While it is true that custom, workload, and lack of staff have combined to make delegation to counsel more the norm in the district courts of this state, this approach is more a necessary evil than a model to be emulated. See generally Automatic Control Prods. Corp. v. Tel-Tech, Inc., 780 P.2d 1258, 1263-64 (Utah 1989) (Zimmerman, J., concurring in the 'result). Indeed, whether due to increased availability of law clerks, providing judges with personal computers, a change in the local legal culture, or some combination of factors, we are seeing increasing numbers of cases where the findings of fact are simply included in a memorandum decision prepared by the trial judge. Especially given this commendable trend, it would be a shame if ALJs for state administrative boards and agencies were to reverse direction and begin regularly delegating the responsibility to counsel. Hopefully Judge George’s delegation here was only a fluke or an experiment. In any event, I, for one, would not wish to encourage any expansion of the practice.

. In this regard, it should be noted that the Erkman case, cited in the main opinion as approving an administrative body’s delegation to counsel of the responsibility for preparing findings of fact, involved a local administrative board whose members were not law-trained. See Erkman v. Civil Serv. Comm'n of Provo, 114 Utah 228, 236, 198 P.2d 238, 242 (1948) ("The commissioners, generally being laymen, are not ordinarily skilled in preparing papers of this kind, and when the drawing of findings of fact by counsel for the prevailing party might be a relatively simple matter, the same matter might be extremely difficult for members of the commission.").

. Judge J. Skelly Wright, in rather passionate terms, identified "the primary purpose” for having trial judges prepare their own findings, while at the same time staking out his view of the import of Rule 52 of the Federal Rules of Civil Procedure:
Who shall prepare the findings? Rule 52 says the court shall prepare the findings. "The *988court shall find the facts specifically and state separately its conclusions of law.” We all know what has happened.
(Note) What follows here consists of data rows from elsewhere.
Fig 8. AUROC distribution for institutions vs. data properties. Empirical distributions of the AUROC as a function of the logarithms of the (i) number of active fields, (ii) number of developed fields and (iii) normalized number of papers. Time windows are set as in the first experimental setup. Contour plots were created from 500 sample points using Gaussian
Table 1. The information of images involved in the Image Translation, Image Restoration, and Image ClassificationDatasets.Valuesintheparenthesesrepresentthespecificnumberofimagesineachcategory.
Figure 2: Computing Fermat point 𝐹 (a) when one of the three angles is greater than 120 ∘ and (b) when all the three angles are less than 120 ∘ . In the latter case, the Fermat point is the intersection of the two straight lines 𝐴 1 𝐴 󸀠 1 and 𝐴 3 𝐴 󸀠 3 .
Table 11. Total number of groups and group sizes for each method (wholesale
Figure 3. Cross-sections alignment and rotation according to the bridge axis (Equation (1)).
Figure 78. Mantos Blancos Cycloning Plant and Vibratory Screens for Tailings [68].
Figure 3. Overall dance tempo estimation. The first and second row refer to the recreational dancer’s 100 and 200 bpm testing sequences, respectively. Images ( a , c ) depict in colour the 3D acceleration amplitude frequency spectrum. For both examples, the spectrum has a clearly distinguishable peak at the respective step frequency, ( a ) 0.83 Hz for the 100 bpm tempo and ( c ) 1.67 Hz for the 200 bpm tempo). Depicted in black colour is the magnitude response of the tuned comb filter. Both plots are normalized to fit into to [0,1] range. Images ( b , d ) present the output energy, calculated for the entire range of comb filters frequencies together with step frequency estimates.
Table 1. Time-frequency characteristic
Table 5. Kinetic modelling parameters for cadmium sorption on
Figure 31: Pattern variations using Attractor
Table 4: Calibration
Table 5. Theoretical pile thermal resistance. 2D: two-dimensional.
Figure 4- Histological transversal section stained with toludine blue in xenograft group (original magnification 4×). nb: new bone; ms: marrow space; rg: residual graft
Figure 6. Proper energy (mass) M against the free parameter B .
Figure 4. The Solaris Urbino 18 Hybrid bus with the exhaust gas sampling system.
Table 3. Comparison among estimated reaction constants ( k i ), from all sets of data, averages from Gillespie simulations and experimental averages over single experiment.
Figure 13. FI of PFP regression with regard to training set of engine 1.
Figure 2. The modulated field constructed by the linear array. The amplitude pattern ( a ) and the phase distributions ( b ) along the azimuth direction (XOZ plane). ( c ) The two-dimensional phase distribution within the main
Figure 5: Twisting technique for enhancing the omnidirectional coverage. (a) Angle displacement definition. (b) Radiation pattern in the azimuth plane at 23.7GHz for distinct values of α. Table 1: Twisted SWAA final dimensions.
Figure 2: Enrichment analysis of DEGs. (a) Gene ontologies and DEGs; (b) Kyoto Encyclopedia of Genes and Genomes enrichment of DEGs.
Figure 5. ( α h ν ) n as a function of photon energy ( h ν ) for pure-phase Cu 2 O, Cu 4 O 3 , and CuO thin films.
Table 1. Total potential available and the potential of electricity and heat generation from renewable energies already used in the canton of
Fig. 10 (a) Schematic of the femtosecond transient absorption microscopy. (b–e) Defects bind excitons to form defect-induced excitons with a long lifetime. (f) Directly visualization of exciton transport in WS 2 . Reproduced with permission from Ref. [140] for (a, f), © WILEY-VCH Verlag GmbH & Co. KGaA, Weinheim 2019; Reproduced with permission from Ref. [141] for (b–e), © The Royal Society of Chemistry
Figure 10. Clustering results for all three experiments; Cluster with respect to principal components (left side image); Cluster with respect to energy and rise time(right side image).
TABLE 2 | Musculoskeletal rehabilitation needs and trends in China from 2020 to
Many courts simply decide the case in favor of the plaintiff or the defendant, have him prepare the findings of fact and conclusions of law and sign them. This has been denounced by every court of appeals save one. This is an abandonment of the duty and the trust that has been placed in the judge by these rules. It is a noncompli-anee with Rule 52 specifically and it betrays the primary purpose of Rule 52 — the primary purpose being that the preparation of these findings by the judge shall assist in the adjudication of the lawsuit.
United States v. El Paso Natural Gas Co., 376 U.S. 651, 656 n. 4, 84 S.Ct. 1044, 1047 n. 4, 12 L.Ed.2d 12 (1964) (quoting Seminars for Newly Appointed United States District Judges 166 (1963)).